Here’s the full list, courtesy of GolfOdds.com, with the final prices employed from what is usually a drastically changing marketplace:

As mentioned earlier, no favorite has triumphed, but very few longshots have, too. No winner has owned longer odds than Matsuyama’s +6000 over the past decade, with Johnson being as short as +800.

If we tally up these numbers, we’ll find that winners’ odds are an average of 33-1, while they rank an average of 10.5 on the board.

So, what does that mean in regard to this year’s tournament? Well, it means we have plenty of potential options.

Will Zalatoris, Russell Henley, Woods and Hideki Matsuyama at 35-1 at DraftKings. From there, Patrick Cantlay has moved all the way down to 25-1 at some books, while Jordan Spieth is 22-1 at DraftKings.
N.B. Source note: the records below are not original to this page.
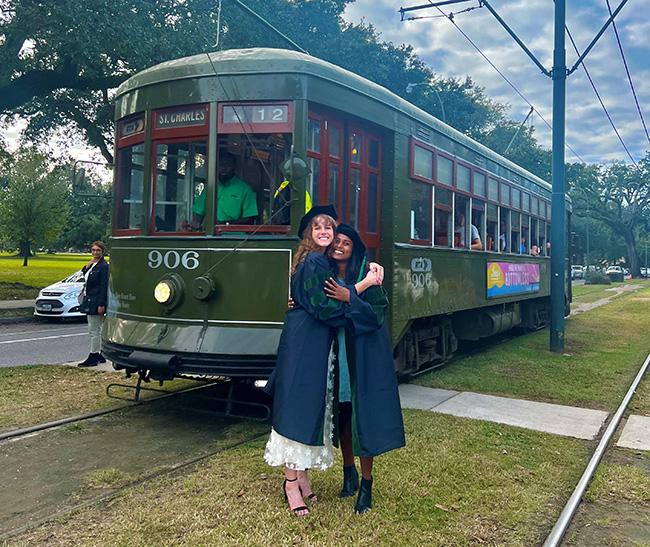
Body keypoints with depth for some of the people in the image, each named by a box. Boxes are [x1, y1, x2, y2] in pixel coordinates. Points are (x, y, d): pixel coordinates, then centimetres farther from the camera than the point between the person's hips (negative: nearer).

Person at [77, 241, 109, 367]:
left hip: (96, 302, -10)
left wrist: (101, 304, -22)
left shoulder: (104, 266, -14)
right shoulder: (93, 265, 15)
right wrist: (88, 265, 0)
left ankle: (93, 357, 0)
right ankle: (100, 356, 21)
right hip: (89, 300, 10)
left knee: (94, 330, -5)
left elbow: (104, 286, -18)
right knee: (96, 330, 14)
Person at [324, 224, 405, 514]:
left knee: (363, 415, 0)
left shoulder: (365, 276, -8)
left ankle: (366, 484, 13)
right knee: (341, 414, 13)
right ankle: (349, 472, 32)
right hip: (336, 354, 5)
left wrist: (349, 298, -23)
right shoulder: (325, 275, 6)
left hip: (362, 356, -4)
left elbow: (379, 313, -14)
A little higher of all of them are the likes of Daniel Berger, Bryson DeChambeau, Louis Oosthuizen, Sam Burns and Shane Lowry between +4000 and +5000.
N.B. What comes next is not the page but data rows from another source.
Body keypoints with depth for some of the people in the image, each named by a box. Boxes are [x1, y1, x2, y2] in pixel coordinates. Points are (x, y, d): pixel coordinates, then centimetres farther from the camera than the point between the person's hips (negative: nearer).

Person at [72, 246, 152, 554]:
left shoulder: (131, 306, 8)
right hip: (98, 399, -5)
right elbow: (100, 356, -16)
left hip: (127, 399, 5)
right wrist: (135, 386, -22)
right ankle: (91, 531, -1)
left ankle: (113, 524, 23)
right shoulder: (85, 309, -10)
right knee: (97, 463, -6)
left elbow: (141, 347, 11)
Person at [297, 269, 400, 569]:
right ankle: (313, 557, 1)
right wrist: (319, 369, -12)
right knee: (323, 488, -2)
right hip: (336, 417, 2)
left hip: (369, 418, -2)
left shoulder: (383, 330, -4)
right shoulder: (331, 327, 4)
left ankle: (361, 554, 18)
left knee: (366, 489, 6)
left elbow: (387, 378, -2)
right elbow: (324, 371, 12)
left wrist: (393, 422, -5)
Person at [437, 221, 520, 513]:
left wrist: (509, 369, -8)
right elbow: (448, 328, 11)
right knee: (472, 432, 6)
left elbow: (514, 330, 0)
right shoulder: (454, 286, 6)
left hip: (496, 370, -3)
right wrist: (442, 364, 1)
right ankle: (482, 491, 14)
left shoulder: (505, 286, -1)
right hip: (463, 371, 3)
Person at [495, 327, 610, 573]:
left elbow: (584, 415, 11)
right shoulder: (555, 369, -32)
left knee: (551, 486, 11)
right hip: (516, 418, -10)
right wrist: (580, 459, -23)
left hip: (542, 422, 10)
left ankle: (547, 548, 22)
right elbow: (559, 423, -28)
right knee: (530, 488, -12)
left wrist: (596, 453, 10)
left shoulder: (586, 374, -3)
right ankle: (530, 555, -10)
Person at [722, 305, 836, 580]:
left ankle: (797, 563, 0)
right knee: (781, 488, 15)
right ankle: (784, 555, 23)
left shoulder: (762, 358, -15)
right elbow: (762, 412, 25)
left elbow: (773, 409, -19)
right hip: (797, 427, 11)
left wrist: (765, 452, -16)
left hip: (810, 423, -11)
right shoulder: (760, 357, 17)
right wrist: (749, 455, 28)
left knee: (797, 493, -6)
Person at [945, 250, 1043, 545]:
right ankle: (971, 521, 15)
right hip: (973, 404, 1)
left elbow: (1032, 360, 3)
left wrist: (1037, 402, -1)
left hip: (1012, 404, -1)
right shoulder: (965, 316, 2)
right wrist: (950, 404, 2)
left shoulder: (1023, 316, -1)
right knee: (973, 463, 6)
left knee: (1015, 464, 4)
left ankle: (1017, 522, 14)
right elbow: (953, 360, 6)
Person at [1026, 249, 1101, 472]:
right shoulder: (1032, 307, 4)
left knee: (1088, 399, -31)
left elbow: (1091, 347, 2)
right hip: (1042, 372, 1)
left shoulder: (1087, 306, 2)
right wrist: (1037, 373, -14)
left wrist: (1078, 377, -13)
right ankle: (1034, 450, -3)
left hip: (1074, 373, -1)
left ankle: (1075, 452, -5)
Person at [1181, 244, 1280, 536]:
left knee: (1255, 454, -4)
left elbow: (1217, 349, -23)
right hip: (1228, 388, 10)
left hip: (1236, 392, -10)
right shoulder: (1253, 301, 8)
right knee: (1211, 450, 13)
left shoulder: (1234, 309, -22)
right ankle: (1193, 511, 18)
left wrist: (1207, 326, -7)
None of those names cover the average rank, though, as opening at just over 10th on the board lands right in the middle of Brooks Koepka, Xander Schauffele and Viktor Hovland, each of whom are priced around +1800 and should be popular plays. Koepka and Schauffele have combined for four top-seven results in the past three years, and Hovland’s price has dropped as much as that of almost any player over the past few months.

All of which is a protracted way of explaining that even if we’re looking to play the percentages this week, those 12-year averages still leave a bevy of alternatives.

Or maybe it means nothing at all. Maybe the tourney favorite, like the cicadas every 17th summer, can reappear to make the fiercest noise in the spring’s most enviable scenario, leaving Rahm to follow in Woods’ footsteps as players with the shortest price on the board who lived up to those expectations.